The certainty Element provides a machine-interpretable expression of certainty, confidence or quality of the resource in which it is included. The certainty Element can express overall certainty and certainty of any subcomponent concepts using codeable concepts from structured rating systems. The certainty Element enables machine-to-machine communication of the certainty of evidence.

The reporting of biomedical evidence is the reporting of facts and interpretations derived from analysis of observations of members of a group. The certainty of the ‘facts’ may vary due to many factors including methodological factors, statistical factors, contextual factors, and the relatedness between the group the evidence was derived from and the group to which the evidence is applied.

The Citation Resource provides a machine-interpretable expression of the identification and location of a knowledge artifact. The scope of the Citation Resource is to describe any aspect of identification, location, authorship, and contributorship to a journal article, report, document, resource, or other knowledge artifact. Citations are used extensively in scholarly communication and important for documenting the evidence or source behind statements of fact, opinion, and interpretation. Citations are also used for acknowledgement of the contributions of individuals and groups to the creation and advancement of knowledge. The Citation Resource enables reference to any knowledge artifact for purposes of identification and attribution. The Citation Resource supports existing reference structures and developing publication practices such as versioning, expressing complex contributorship roles, and referencing computable resources.

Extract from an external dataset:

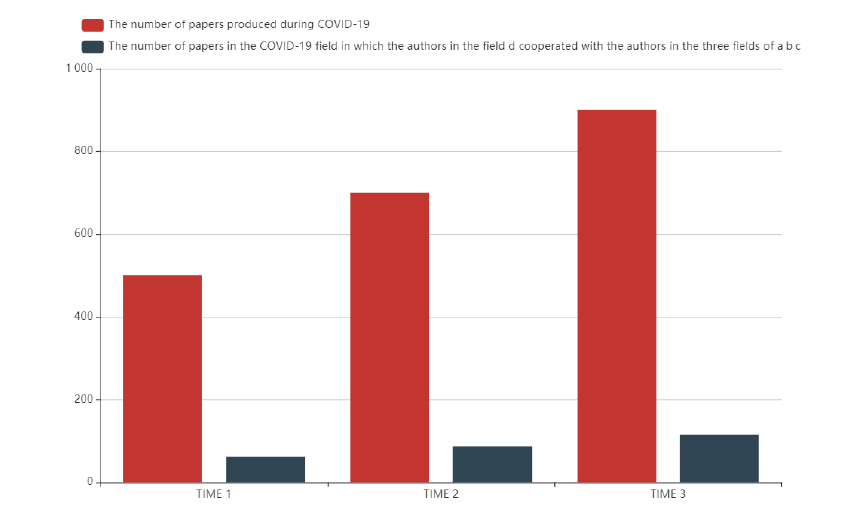
Figure 8. When 500, 700, and 900 articles were generated during the COVID-19 period, respectively, the number of articles in the COVID-19 field in which the authors in the field d cooperated with the authors in the first three fields are shown. Three parts (TIME1, TIME2, and TIME3) are shown in this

The EvidenceReport Resource provides a machine-interpretable expression of compositions (structured collections) of resources (especially Evidence, EvidenceVariable, and Citation resources) and codable concepts. The EvidenceReport Resource is the common way that Evidence resources will be transmitted in data exchange between systems.

In the EBM communities (evidence analysis, systematic reviews, clinical practice guidelines) a common organizational framework used for the research question, the systematic review focus, and the recommendation focus is PICO which stands for Population, Intervention, Comparison, and Outcome. There are variations such as PECO for research questions about non-interventional exposures, PICOT for adding time conventions, and PICOTS for adding system context, but PICO is the most prominent organizational framework across the EBM knowledge assets activities.

The combinations of Citation, Evidence, EvidenceReport, and EvidenceVariable Resources can be used for many purposes, including:

  • Reporting combinations of classifiers, risk of bias assessments, evidence variables, and evidence for a single study.
  • Reporting a summary of individual results from multiple studies.
  • Reporting a summary of findings from a body of evidence, as often reported as the key results from a systematic review.
  • Reporting an overall report including any of the above, plus organization for full documents, such as a Clinical Trial Report or systematic review for publication.
  • Reporting a highly organized set of search results in response to advanced search queries for evidence.